Consigne >>
Citez mot pour mot le passage de la recension qui commence par « Recensé : Salomé » et se poursuit jusqu'à « 2009, 206 p. » inclus.

Recensé : Salomé Berthon, Sabine Châtelain, Marie-Noëlle Ottavi, Olivier Wathelet (dir.), Ethnologie des gens heureux, Paris, Éditions de la Maison des Sciences de l’Homme, 2009, 206 p.
Après avoir, hier, délaissé les rivages mélanésiens pour investir les côtes bretonnes abandonnées par la modernité (Bretons de Plozevet d’André Burguière), les ethnologues s’intéressent aujourd’hui à une nouvelle tribu présente sous nos latitudes : les gens heureux. On ne saurait leur reprocher une telle perspective, qui inscrit l’ethnologie dans le large programme de recherche sur le bonheur en sciences humaines et sociales. Les auteurs revendiquent d’ailleurs explicitement leur intégration à ce « concert » de recherches venues de toutes les disciplines. Ils entendent ainsi prendre le train en marche, et cet argument, décliné de nombreuses fois dans l’Ethnologie des gens heureux, en constitue la justification princeps. Le volume trouve son origine dans une journée d’étude organisée en 2006 par des jeunes chercheurs du centre du Laboratoire d’anthropologie « Mémoire, Identité et Cognition sociale » de l’Université de Nice − Sophia Antipolis. Bientôt constitué en Groupe de recherche pour une anthropologie du bonheur (GRAB), ils ont publié leurs travaux en 2009, aux éditions de la Maison des Sciences de l’Homme.

Liste des données >>
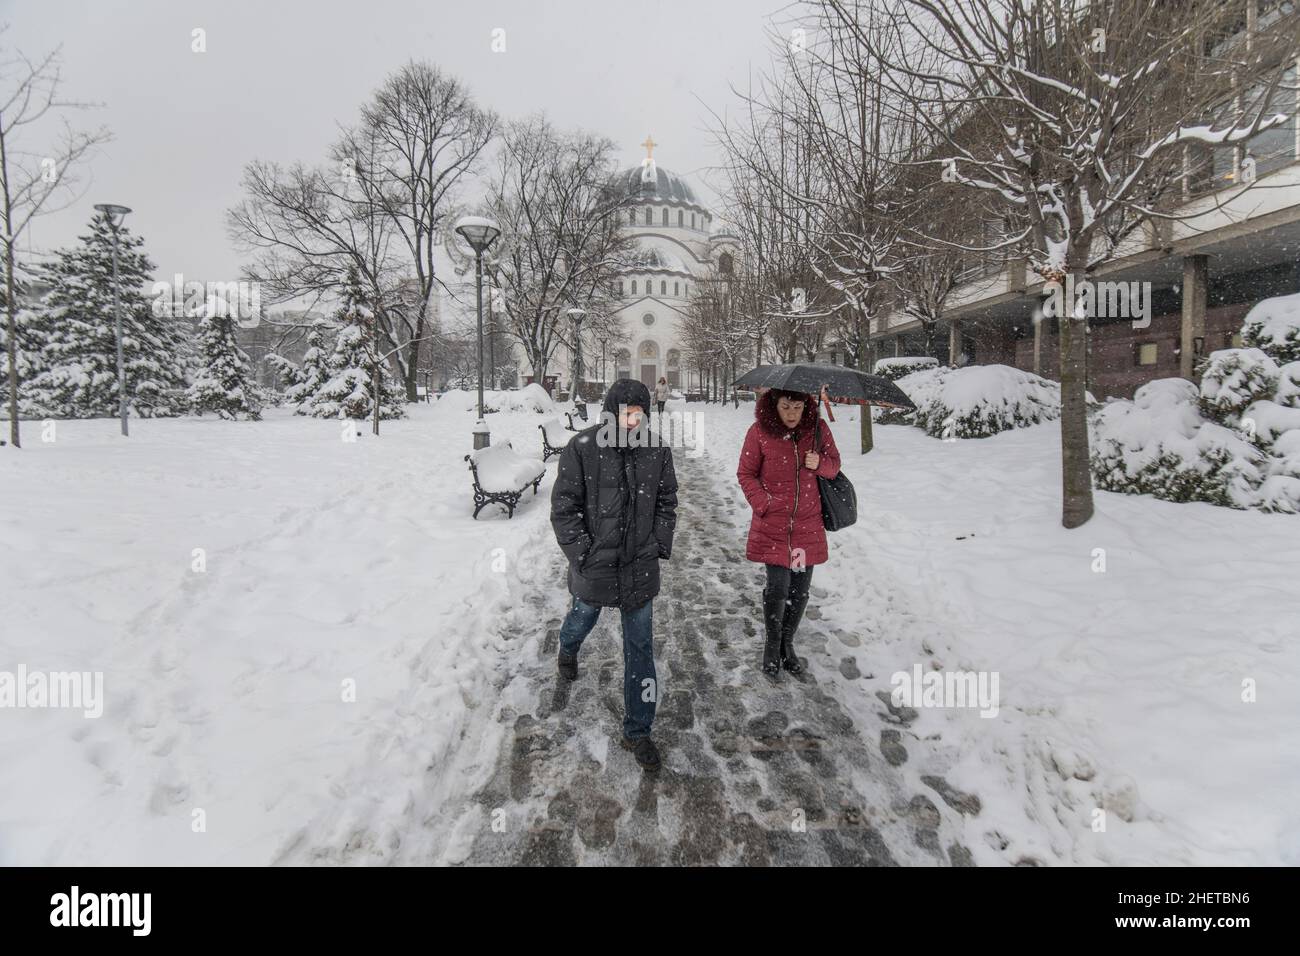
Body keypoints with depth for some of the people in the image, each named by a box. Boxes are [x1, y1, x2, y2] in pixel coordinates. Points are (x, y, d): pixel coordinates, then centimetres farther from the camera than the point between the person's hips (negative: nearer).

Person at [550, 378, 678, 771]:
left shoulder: (656, 452, -5)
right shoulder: (582, 448, -15)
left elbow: (666, 502, 8)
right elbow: (563, 507, -10)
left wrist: (660, 545, 0)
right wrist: (582, 553, -14)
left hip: (639, 568, 2)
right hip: (593, 567, -2)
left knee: (640, 648, 7)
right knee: (583, 619, 25)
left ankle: (637, 731, 23)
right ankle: (568, 647, 64)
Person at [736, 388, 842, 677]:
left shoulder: (818, 428, -1)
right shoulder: (759, 432, -7)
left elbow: (834, 464, 11)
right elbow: (745, 474, 1)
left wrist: (820, 464, -12)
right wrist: (764, 504, -12)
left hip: (808, 522, 3)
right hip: (773, 523, -3)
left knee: (801, 587, 9)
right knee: (778, 587, -6)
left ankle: (787, 644, 32)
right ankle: (772, 645, 20)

Réponse >>
Recensé : Salomé Berthon, Sabine Châtelain, Marie-Noëlle Ottavi, Olivier Wathelet (dir.), Ethnologie des gens heureux, Paris, Éditions de la Maison des Sciences de l’Homme, 2009, 206 p.